Çin'in, önce dişine en uygun ava yönelmesi, gelecekte daha başka avlara gözünü dikmeyeceği anlamına kuşkusuz gelmiyor. Foreign Policy'den Daniel Blumenthal, "Çin'in, dünyayı ele geçirmek gibi bir strajesinin olduğunu düşünmek zorunlu değil. Yaşamakta olduğu ekonomik büyüme, bu ülkeyi yakın çevresinde ve Orta Asya gibi bölgelerde kara birliklerini kullanarak yürüteceği askeri operasyonlara yönlendirebilir," diyor. Amerika Birleşik Devletleri de bu durumun farkında kuşkusuz, ABD'nin tüm 'jeopolitik-jeostratejik' çabalarının başında Çin'in çevresiyle ve ilgileriyle ilintili olanlar bulunuyor.

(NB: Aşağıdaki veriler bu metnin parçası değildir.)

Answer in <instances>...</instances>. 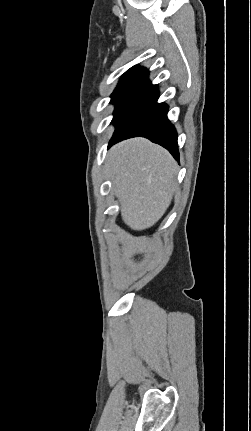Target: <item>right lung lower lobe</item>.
I'll use <instances>...</instances> for the list:
<instances>
[{
    "label": "right lung lower lobe",
    "mask_w": 251,
    "mask_h": 431,
    "mask_svg": "<svg viewBox=\"0 0 251 431\" xmlns=\"http://www.w3.org/2000/svg\"><path fill=\"white\" fill-rule=\"evenodd\" d=\"M159 91L148 72L113 119L116 130L109 146L132 137H145L166 148L179 160L177 133L167 119L168 105L157 103Z\"/></svg>",
    "instance_id": "98d812e1"
}]
</instances>
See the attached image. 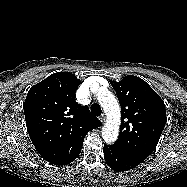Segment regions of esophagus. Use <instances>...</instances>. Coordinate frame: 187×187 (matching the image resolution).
<instances>
[{"mask_svg":"<svg viewBox=\"0 0 187 187\" xmlns=\"http://www.w3.org/2000/svg\"><path fill=\"white\" fill-rule=\"evenodd\" d=\"M99 120L101 121V123H104L106 118H105V115L102 114L100 117H99Z\"/></svg>","mask_w":187,"mask_h":187,"instance_id":"1","label":"esophagus"}]
</instances>
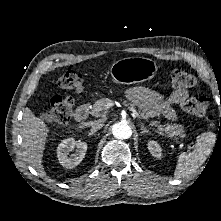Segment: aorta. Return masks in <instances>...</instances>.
<instances>
[{
	"label": "aorta",
	"mask_w": 221,
	"mask_h": 221,
	"mask_svg": "<svg viewBox=\"0 0 221 221\" xmlns=\"http://www.w3.org/2000/svg\"><path fill=\"white\" fill-rule=\"evenodd\" d=\"M112 133L117 139H128L132 136V129L125 122H118L112 126Z\"/></svg>",
	"instance_id": "obj_1"
}]
</instances>
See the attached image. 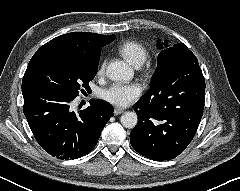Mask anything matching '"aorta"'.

Kapitalizm krizde, bu kriz giderek derinleşecek kapitalist emperyalistler saldırganlaşacak. Yaşamlarımızı sürdürebilmek için bu süreçleri çok iyi izlemek zorundayız. Bir yandan önemli işkollarında örgütlenmek gibi zorunlukları yerine getirirken, öte yandan, teorik çalışmalarımızın, yapılanların en iyisi olmalarını sağlamakla yükümlüyüz. Gelecek, bir bölümünü şu anda kestirebildiğimiz, büyük bir bölümünü ise yaşandığında görebileceğimiz karmaşık gelişmeler sunacak. Bu karmaşaya hazır olmak bulunduğu, ayaklarını bastığı her yerde karşılaşılacak sorunları en iyi çözebilecek insanlarla donatılmış olmak da demek.